Segunda Feira, 12 de Novembro de 2018
O Meio ambiente e a maléfica ação do homem


22/01/2016
Repercute bastante ainda os episódios que culminaram com a falta de água em diversos municípios da região. Este Jornal está acompanhando desde o início o desenrolar dos fatos, especificamente em Nova Esperança. O desabastecimento da cidade é apenas o sintoma de uma tragédia anunciada. A visível inexistência de boa parte das matas ciliares e o plantio de culturas inadequadas margeando o ribeirão que nos abastece mostra o quanto à degradação ambiental vem ganhando cada vez mais espaço nesta sociedade contemporânea.  
Os desdobramentos são infinitamente superiores às ações que os iniciaram. Desde os tempos de estudante primário há uma teórica preocupação com o meio ambiente, só que muitos os que dizem levantar tal bandeira, são quase sempre os principais causadores dos desastres a exemplo deste que estamos vendo.
 Enormes erosões se formaram justamente dada à falta de uma cultura agrícola que freie o arraste de terras e segure, portanto, os sedimentos, a fim de que estes não sejam levados pelas forças das águas assoreando ainda mais este ribeirão, quase mórbido que luta com todas as forças para sobreviver.  Culturas inadequadas promovem a desertificação cujo processo se acelera cada vez mais. Difícil viver  neste planeta onde, menos de 1% de toda água é própria para o consumo e o pouco que existe é mal aproveitado pelo homem.
 Ao acompanhar as ações de vistoria do Ministério Público a perplexidade se torna ainda maior. Alguns moradores da cidade, que não merecem ser chamados de cidadãos, pois, ao invés de dar destinação correta ao lixo por eles mesmo produzidos, tiveram a desfaçatez de se dirigirem até a Estrada Paracatu (estrada velha pra Atalaia) e jogar ali seus dejetos, às margens ou em meio às plantações de cana de açúcar, abundantes naquelas cercanias.

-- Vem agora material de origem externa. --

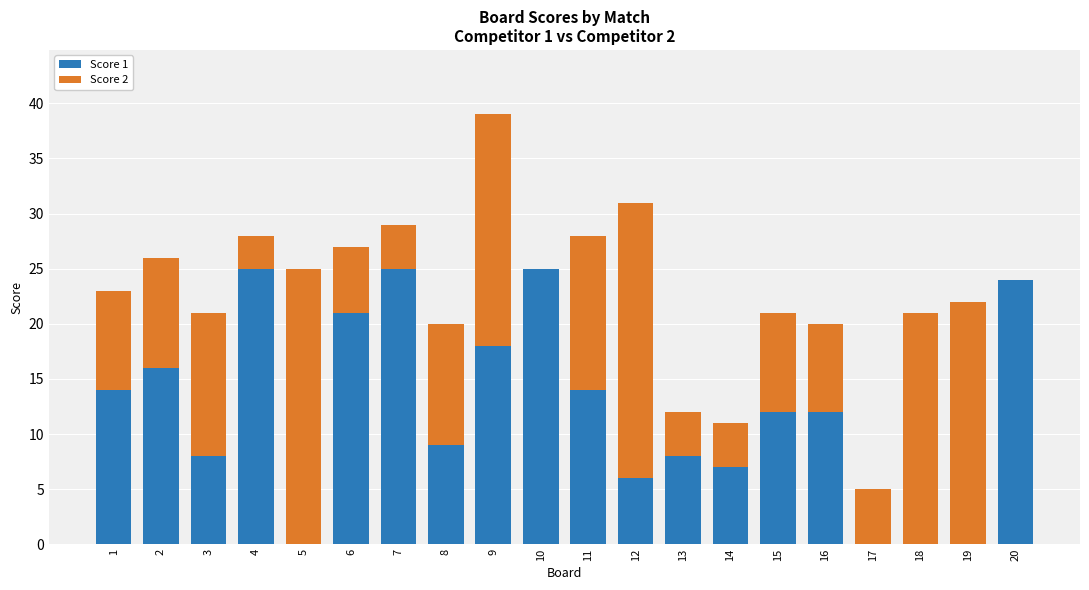

At which category is the sum across all series the highest?

9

         Um laudo será elaborado pelo corpo técnico do  MP, apontando eventuais culpados, não apenas pela falta de água, mas também por estes agirem com negligência seja na degradação ambiental quanto na precaução em ter um plano “b” para agir em ocorrências desta natureza. A lei da semeadura ela existe na vida humana ou seja, “tudo o que o homem semear, isto também ceifará” – Galatas 6:7 e agora o momento é de colheita.  As matas ciliares consideradas Área de Preservação Permanente (APP) dentro do que prevê a legislação que é de 30 metros avante da margem terreno adentro precisam estar adequadas. A inexistência ou desacordo com o preconizado em lei, além de assorear os rios, lagos e córregos, torna escasso o habitat de animais, principalmente pássaros, mamíferos e répteis. As matas ciliares também fornecem nutrientes para o ecossistema aquático, criando também um microclima agradabilíssimo. O despertar por grande parte da sociedade veio apenas nesta indesejável circunstância. Tomara que a indignação não fique apenas por conta da falta de água e sim por todo o panorama que culminou para este fim.

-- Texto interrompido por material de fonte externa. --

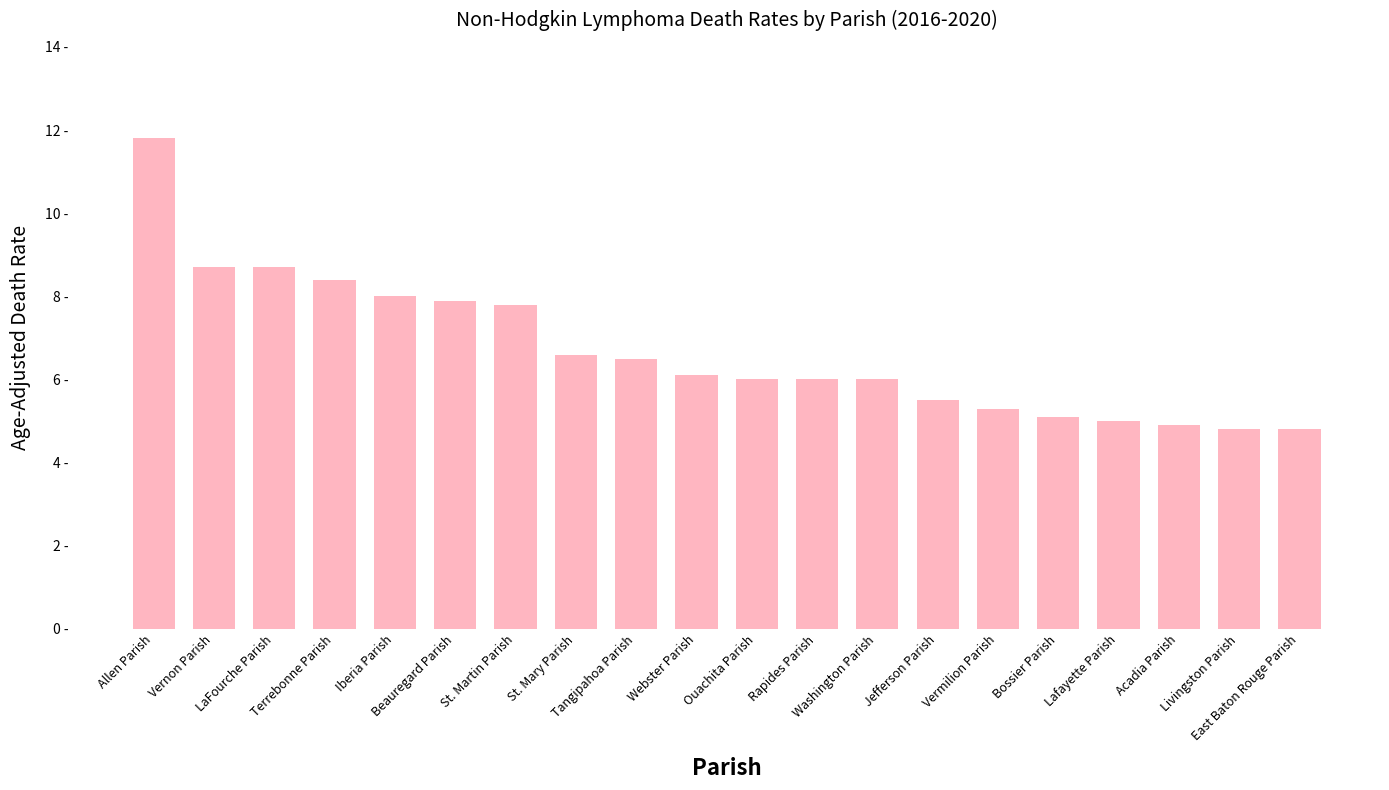

What is the label of the 12th bar from the left?

Rapides Parish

 Paracatu em tupi-guarani significa Rio Bom e o ser humano, com a crescente degradação ambiental está alterando esta nomenclatura. Tomara que não chegue o dia em que o chamaremos de rio Morto. Na UTI ele já está.
Curiosidade
- O nome mata ciliar tem origem no nome dos pequenos pelos (cílios) que ficam acima dos olhos humanos. Em nós os cílios tem a função de proteger os olhos, evitando a entrada de sujeira e suor. Com função parecida, as matas ciliares protegem os rios e lagos, principalmente, de erosões.


“Sonhos determinam o que você quer. Ação determina o que você conquista” - Aldo Novak
 
Alex Fernandes França é Administrador de Empresas, Teólogo, Diretor do Jornal Noroeste e Membro da Associação dos Cronistas do Estado do Paraná.